* **Source passage**:
Are you a developer and want to be the first to get your hands on the next-generation Kinect for Windows sensor? You're in luck, as Microsoft has thrown open the doors for pre-orders until July 31 (opens in new tab), 2013 at 9 AM Pacific Time. You'll need $399 USD (or equivalent) to gain access and a little bit of luck, as Microsoft is only offering a limited number of spots.
According to the listing, the program provides direct access to the Kinect for Windows engineering team via a private forum and exclusive webcasts, early SDK access (alpha, beta, and any updates along the way to release), and private access to all API and sample documentation. Developers will also receive a pre-release (alpha) sensor, and then later the final, released sensor at launch.
Successful applicants will be notified by Microsoft starting August.
Microsoft introduced the next-generation Kinect for Windows at the end of May, revealing that the motion sensor will not be available for retail until 2014. Bob Heddle, Director of Kinect for Windows, said that it's being developed alongside the Xbox One's Kinect on a shared set of technologies. It will provide a higher fidelity than the previous version, an expanded field of view, improved skeletal tracking, and new active IR capabilities.
"The new sensor includes a high-definition (HD) color camera as well as a new noise-isolating multi-microphone array that filters ambient sounds to recognize natural speaking voices even in crowded rooms," he said. "Also included is Microsoft's proprietary Time-of-Flight technology, which measures the time it takes individual photons to rebound off an object or person to create unprecedented accuracy and precision. All of this means that the new sensor recognizes precise motions and details, such as slight wrist rotation, body position, and even the wrinkles in your clothes."

* **Available data**:
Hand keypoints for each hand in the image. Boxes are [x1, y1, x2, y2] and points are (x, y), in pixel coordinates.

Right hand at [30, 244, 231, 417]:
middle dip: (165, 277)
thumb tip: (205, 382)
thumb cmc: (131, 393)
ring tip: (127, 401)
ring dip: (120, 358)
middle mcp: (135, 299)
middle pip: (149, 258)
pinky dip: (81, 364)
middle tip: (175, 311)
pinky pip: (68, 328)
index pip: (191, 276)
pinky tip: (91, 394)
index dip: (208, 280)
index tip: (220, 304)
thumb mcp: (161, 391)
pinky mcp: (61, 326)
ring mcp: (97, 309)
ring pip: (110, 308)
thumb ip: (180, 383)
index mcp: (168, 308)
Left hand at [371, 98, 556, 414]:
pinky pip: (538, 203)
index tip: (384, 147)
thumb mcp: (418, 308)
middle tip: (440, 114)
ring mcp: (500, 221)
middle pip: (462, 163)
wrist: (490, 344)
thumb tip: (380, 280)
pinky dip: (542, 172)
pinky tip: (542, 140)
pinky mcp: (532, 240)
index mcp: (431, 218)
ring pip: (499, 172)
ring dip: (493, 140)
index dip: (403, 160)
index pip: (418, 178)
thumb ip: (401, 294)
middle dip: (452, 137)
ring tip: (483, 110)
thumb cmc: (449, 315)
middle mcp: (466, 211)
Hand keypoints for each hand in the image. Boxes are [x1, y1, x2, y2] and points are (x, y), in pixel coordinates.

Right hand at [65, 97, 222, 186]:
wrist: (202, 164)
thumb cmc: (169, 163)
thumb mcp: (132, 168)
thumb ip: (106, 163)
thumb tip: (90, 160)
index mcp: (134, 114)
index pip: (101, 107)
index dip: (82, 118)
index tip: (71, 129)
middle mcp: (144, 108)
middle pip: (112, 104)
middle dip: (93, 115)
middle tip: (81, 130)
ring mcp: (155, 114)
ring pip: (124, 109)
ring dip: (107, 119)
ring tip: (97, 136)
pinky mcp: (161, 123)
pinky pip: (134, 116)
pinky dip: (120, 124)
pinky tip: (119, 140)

* **Questions**:
a – Translate this sentence from the Kinect for Windows article into Spanish: "Successful applicants will be notified by Microsoft starting August."
b – According to the Kinect for Windows article, how much must a developer pay to get into the pre-order program?
c – Resume the Kinect for Windows article after its final sentence.

* **Numbered answers**:
a – Microsoft notificará a los solicitantes seleccionados a partir de agosto.

b – $399 USD (or equivalent).

c –
The improved skeletal tracking means the sensor can track more points on the human body than with the first-generation product. This not only allows for more accurate skeletal tracking, but opens up a range of new scenarios. In a one-on-one demonstration during E3, Xbox One Engineering Manager Jeff Henshaw said that the new Kinect can even use the player's spine as another thumbstick on a controller.
"When developers go to write this," he said, referring to the ability to dodge or bank a car in a game by merely leaning on the couch, "they actually see a third thumbstick even if the controller only has two. Programmatically, they interface with it as if it were an actual thumbstick."
Excited over the next-gen Kinect yet? If you're a developer on the PC, now is the time to apply for a pass into Microsoft's exclusive Kinect for Windows club (opens in new tab). Oh, and good luck.